• What you need to do:
Copy out the rows below, switching "Frequency response" to "Frequency range" wherever it appears and leaving every other word as it is.

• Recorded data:
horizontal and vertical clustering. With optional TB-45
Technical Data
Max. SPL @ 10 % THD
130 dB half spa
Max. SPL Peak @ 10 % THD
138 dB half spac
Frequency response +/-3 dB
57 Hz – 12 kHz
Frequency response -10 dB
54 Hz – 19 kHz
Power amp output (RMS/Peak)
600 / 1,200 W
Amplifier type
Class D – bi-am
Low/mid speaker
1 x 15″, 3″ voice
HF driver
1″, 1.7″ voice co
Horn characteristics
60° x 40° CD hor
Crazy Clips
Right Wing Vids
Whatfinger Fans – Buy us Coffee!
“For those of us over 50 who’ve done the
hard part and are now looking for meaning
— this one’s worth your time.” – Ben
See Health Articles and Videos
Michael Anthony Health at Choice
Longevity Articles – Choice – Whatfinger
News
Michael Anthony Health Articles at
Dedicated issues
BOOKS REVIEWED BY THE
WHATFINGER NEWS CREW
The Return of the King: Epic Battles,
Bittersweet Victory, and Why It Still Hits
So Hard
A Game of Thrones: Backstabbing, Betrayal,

• Reply to the task:
horizontal and vertical clustering. With optional TB-45
Technical Data
Max. SPL @ 10 % THD
130 dB half spa
Max. SPL Peak @ 10 % THD
138 dB half spac
Frequency range +/-3 dB
57 Hz – 12 kHz
Frequency range -10 dB
54 Hz – 19 kHz
Power amp output (RMS/Peak)
600 / 1,200 W
Amplifier type
Class D – bi-am
Low/mid speaker
1 x 15″, 3″ voice
HF driver
1″, 1.7″ voice co
Horn characteristics
60° x 40° CD hor
Crazy Clips
Right Wing Vids
Whatfinger Fans – Buy us Coffee!
“For those of us over 50 who’ve done the
hard part and are now looking for meaning
— this one’s worth your time.” – Ben
See Health Articles and Videos
Michael Anthony Health at Choice
Longevity Articles – Choice – Whatfinger
News
Michael Anthony Health Articles at
Dedicated issues
BOOKS REVIEWED BY THE
WHATFINGER NEWS CREW
The Return of the King: Epic Battles,
Bittersweet Victory, and Why It Still Hits
So Hard
A Game of Thrones: Backstabbing, Betrayal,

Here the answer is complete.